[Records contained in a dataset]
..........
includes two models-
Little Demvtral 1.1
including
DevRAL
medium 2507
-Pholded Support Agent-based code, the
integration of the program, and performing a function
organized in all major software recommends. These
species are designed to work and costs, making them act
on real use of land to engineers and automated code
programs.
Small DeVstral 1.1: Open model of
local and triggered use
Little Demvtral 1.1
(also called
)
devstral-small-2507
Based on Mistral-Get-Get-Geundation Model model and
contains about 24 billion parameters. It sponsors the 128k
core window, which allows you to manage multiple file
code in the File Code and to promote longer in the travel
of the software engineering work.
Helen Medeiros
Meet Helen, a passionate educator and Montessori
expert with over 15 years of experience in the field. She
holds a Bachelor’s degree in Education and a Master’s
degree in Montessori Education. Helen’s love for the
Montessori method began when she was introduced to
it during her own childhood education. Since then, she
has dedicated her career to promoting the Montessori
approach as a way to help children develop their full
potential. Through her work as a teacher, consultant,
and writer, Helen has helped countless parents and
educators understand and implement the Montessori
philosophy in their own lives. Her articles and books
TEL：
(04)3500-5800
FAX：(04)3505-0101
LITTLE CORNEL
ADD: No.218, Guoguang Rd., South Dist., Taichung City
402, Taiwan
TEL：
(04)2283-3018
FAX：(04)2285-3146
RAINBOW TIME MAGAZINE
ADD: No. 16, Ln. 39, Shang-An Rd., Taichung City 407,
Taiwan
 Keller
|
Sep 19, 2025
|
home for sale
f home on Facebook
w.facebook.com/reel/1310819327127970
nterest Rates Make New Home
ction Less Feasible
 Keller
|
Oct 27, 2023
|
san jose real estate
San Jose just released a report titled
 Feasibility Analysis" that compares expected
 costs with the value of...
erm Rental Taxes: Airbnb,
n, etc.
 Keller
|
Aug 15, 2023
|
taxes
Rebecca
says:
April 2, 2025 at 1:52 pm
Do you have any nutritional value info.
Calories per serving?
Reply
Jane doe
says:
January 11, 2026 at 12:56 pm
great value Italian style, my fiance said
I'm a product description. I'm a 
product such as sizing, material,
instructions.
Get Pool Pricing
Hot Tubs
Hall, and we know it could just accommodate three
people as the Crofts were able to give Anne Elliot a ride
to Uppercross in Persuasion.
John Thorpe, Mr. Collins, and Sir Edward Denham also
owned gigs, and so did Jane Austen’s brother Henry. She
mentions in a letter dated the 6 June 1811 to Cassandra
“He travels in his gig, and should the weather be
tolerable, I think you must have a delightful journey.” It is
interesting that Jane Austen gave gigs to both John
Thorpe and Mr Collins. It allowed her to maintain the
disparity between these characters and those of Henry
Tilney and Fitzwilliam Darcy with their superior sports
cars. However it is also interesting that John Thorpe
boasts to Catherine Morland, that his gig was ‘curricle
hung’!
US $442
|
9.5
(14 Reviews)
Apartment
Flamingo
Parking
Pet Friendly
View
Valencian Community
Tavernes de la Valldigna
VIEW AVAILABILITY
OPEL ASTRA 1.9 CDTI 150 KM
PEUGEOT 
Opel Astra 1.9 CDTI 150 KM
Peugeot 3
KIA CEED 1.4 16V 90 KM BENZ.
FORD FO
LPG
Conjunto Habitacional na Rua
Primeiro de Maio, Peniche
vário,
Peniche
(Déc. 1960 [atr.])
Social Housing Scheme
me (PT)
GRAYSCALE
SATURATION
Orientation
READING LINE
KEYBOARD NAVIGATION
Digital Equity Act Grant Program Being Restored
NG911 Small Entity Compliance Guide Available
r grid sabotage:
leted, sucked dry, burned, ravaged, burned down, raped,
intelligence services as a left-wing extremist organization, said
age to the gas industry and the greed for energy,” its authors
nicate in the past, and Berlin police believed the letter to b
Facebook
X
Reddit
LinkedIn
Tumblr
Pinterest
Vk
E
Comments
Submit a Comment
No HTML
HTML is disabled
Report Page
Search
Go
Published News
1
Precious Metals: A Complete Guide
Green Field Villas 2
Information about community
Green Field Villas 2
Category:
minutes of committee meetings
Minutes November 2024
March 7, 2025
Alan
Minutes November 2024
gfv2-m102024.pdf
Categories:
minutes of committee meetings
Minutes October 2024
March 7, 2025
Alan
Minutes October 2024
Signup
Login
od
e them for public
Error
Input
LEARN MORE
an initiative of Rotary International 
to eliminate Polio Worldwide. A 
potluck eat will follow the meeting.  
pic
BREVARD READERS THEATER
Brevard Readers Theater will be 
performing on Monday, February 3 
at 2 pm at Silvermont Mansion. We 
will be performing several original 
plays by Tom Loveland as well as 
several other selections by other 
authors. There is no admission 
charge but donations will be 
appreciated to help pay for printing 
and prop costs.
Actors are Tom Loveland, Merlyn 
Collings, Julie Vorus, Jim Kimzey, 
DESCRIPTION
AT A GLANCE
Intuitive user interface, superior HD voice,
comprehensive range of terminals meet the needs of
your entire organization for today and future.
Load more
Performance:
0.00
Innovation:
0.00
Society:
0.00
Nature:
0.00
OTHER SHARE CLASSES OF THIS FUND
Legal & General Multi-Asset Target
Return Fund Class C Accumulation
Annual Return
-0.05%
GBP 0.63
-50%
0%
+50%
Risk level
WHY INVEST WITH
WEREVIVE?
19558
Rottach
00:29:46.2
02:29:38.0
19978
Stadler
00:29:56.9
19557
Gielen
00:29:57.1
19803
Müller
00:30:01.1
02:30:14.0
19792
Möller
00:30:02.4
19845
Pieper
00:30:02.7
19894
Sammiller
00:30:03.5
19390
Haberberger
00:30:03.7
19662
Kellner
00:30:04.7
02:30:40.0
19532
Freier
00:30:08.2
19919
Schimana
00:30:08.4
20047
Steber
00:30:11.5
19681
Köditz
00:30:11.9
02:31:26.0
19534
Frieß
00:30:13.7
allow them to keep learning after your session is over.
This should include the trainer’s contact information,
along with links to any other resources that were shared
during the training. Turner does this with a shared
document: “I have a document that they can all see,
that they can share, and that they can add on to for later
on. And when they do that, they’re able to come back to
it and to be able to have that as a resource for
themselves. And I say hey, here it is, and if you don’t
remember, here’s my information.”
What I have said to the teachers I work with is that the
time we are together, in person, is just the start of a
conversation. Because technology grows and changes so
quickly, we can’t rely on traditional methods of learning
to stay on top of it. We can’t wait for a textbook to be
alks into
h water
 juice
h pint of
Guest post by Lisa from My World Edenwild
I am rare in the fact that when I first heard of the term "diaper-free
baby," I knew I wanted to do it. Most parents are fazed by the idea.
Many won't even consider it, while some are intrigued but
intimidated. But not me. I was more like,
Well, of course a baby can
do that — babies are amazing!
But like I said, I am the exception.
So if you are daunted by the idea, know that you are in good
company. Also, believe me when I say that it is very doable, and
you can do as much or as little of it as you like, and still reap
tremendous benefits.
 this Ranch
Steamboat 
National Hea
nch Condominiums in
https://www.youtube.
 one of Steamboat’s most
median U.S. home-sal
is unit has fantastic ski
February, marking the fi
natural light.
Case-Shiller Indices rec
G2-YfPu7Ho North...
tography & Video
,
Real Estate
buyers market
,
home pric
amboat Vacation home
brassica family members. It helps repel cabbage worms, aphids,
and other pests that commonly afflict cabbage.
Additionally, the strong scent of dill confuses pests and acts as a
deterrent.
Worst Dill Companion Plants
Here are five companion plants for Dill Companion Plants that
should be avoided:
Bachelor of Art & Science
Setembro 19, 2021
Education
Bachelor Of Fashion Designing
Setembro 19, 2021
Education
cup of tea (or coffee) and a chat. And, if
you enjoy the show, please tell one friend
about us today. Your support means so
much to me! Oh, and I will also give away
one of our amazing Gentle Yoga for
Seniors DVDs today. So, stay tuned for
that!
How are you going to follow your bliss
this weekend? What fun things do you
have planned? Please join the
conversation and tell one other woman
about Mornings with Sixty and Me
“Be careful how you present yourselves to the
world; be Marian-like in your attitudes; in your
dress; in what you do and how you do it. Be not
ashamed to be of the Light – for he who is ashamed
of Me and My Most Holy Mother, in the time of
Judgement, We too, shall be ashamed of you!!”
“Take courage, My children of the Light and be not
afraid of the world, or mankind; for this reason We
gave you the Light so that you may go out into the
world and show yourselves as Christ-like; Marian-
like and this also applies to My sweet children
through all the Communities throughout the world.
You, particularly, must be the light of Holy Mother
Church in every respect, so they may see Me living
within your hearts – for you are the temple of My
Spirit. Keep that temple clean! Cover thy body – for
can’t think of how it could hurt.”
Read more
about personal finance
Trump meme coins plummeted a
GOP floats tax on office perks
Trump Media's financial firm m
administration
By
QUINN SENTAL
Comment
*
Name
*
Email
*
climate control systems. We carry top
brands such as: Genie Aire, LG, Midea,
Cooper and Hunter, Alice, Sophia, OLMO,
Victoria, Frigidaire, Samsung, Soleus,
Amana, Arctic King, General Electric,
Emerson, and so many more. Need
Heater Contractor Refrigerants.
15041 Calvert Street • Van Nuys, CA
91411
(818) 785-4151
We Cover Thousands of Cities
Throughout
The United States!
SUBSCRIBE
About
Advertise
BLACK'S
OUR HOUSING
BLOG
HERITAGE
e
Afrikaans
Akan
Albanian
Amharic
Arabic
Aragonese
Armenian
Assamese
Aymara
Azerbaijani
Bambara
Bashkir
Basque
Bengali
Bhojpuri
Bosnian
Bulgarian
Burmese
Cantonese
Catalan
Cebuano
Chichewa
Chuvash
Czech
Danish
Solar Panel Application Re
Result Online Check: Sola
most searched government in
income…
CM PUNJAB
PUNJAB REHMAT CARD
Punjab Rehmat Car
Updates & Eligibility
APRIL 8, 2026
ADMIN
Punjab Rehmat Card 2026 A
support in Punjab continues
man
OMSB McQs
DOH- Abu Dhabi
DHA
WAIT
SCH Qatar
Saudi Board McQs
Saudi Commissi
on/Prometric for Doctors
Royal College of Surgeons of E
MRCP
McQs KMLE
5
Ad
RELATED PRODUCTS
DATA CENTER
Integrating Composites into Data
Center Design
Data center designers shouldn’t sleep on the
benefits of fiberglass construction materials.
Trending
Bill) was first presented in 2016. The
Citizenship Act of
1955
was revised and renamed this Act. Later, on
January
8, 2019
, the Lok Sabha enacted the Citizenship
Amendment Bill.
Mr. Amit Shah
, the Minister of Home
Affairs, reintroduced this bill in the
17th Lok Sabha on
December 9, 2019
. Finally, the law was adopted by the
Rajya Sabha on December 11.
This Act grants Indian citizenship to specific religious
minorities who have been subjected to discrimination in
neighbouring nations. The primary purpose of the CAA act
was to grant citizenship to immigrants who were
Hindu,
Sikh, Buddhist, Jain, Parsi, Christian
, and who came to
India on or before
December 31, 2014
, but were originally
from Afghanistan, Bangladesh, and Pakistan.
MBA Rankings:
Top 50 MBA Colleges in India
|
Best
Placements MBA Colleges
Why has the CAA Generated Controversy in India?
..........
JOB ITEM =
Above are the entries. Output exactly the lines beginning with the line that has "is unit has fantastic ski" and ending with the line that has "Spirit. Keep that".

RESPONSE =
is unit has fantastic ski
February, marking the fi
natural light.
Case-Shiller Indices rec
G2-YfPu7Ho North...
tography & Video
,
Real Estate
buyers market
,
home pric
amboat Vacation home
brassica family members. It helps repel cabbage worms, aphids,
and other pests that commonly afflict cabbage.
Additionally, the strong scent of dill confuses pests and acts as a
deterrent.
Worst Dill Companion Plants
Here are five companion plants for Dill Companion Plants that
should be avoided:
Bachelor of Art & Science
Setembro 19, 2021
Education
Bachelor Of Fashion Designing
Setembro 19, 2021
Education
cup of tea (or coffee) and a chat. And, if
you enjoy the show, please tell one friend
about us today. Your support means so
much to me! Oh, and I will also give away
one of our amazing Gentle Yoga for
Seniors DVDs today. So, stay tuned for
that!
How are you going to follow your bliss
this weekend? What fun things do you
have planned? Please join the
conversation and tell one other woman
about Mornings with Sixty and Me
“Be careful how you present yourselves to the
world; be Marian-like in your attitudes; in your
dress; in what you do and how you do it. Be not
ashamed to be of the Light – for he who is ashamed
of Me and My Most Holy Mother, in the time of
Judgement, We too, shall be ashamed of you!!”
“Take courage, My children of the Light and be not
afraid of the world, or mankind; for this reason We
gave you the Light so that you may go out into the
world and show yourselves as Christ-like; Marian-
like and this also applies to My sweet children
through all the Communities throughout the world.
You, particularly, must be the light of Holy Mother
Church in every respect, so they may see Me living
within your hearts – for you are the temple of My
Spirit. Keep that temple clean! Cover thy body – for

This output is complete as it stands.